Finite Mixtures of Multivariate Contaminated Normal Censored Regression Models
针对数据中存在异常值和删失(部分观测值被限制)的情况,提出一种新的有限混合模型,并给出参数估计算法,可用于恢复删失数据和检测异常点。
The complexity of model-based clustering grows as outliers become more prevalent, compounded by restrictions imposed by the detection of quantification. This paper introduces a finite mixture of multivariate contaminated normal (FM-MCN) distributions tailored for handling censored data, referred to as the FM-MCNC model henceforth. Subsequently, the FM-MCNC model is extended to tackle the multivariate linear regression issue, leading to the formulation of the FM-MCN censored regression (FM-MCNCR) model.

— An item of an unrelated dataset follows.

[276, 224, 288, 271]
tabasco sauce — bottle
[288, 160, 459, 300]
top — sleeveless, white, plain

For the estimation of model parameters, we devise a computationally analytical alternating expectation conditional maximization (AECM) algorithm. Additionally, we present an information matrix-based formula to approximate the asymptotic standard errors of parameter estimates. Importantly, the AECM algorithm serves a dual role by not only facilitating parameter estimation but also providing methods to recover censored measurements and detect outlier data points as a by-product when it converges. The efficacy and advantages of the proposed methodology are illustrated through a series of simulations and two real-life data examples.